Given records.
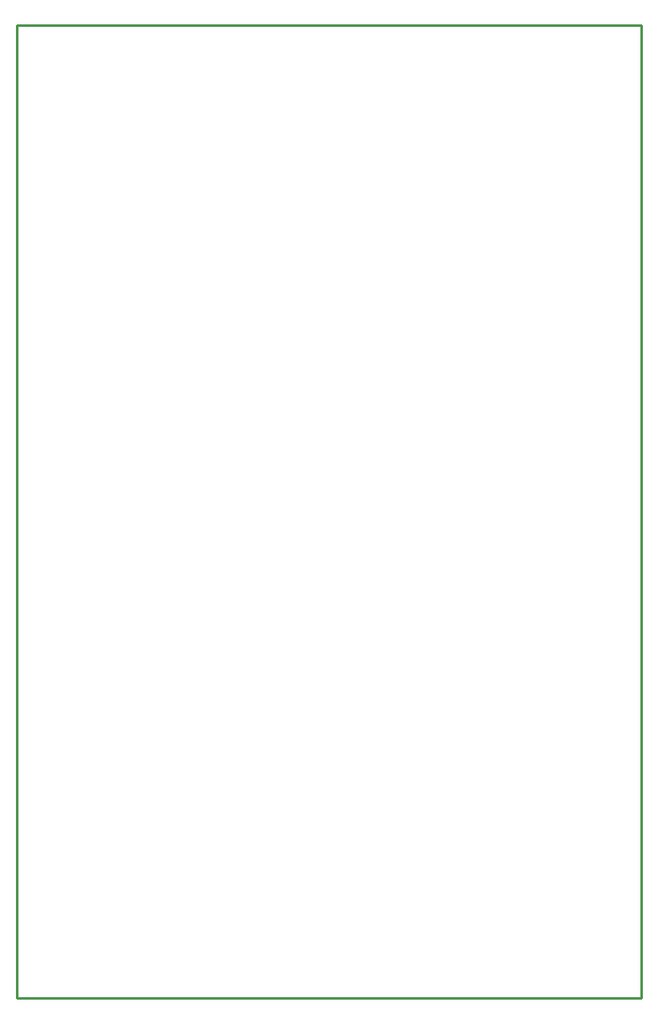
<source format=gm1>
G04*
G04 #@! TF.GenerationSoftware,Altium Limited,Altium Designer,19.1.7 (138)*
G04*
G04 Layer_Color=16711935*
%FSLAX25Y25*%
%MOIN*%
G70*
G01*
G75*
%ADD13C,0.01000*%
D13*
X-124016Y-206693D02*
Y179700D01*
X124016D01*
Y-206693D02*
Y179700D01*
X-124016Y-206693D02*
X124016D01*
M02*

</source>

Job item. Copy the whole of the material above exactly, but not its images.

Solution below.
<source format=gm1>
G04*
G04 #@! TF.GenerationSoftware,Altium Limited,Altium Designer,19.1.7 (138)*
G04*
G04 Layer_Color=16711935*
%FSLAX25Y25*%
%MOIN*%
G70*
G01*
G75*
%ADD13C,0.01000*%
D13*
X-124016Y-206693D02*
Y179700D01*
X124016D01*
Y-206693D02*
Y179700D01*
X-124016Y-206693D02*
X124016D01*
M02*

</source>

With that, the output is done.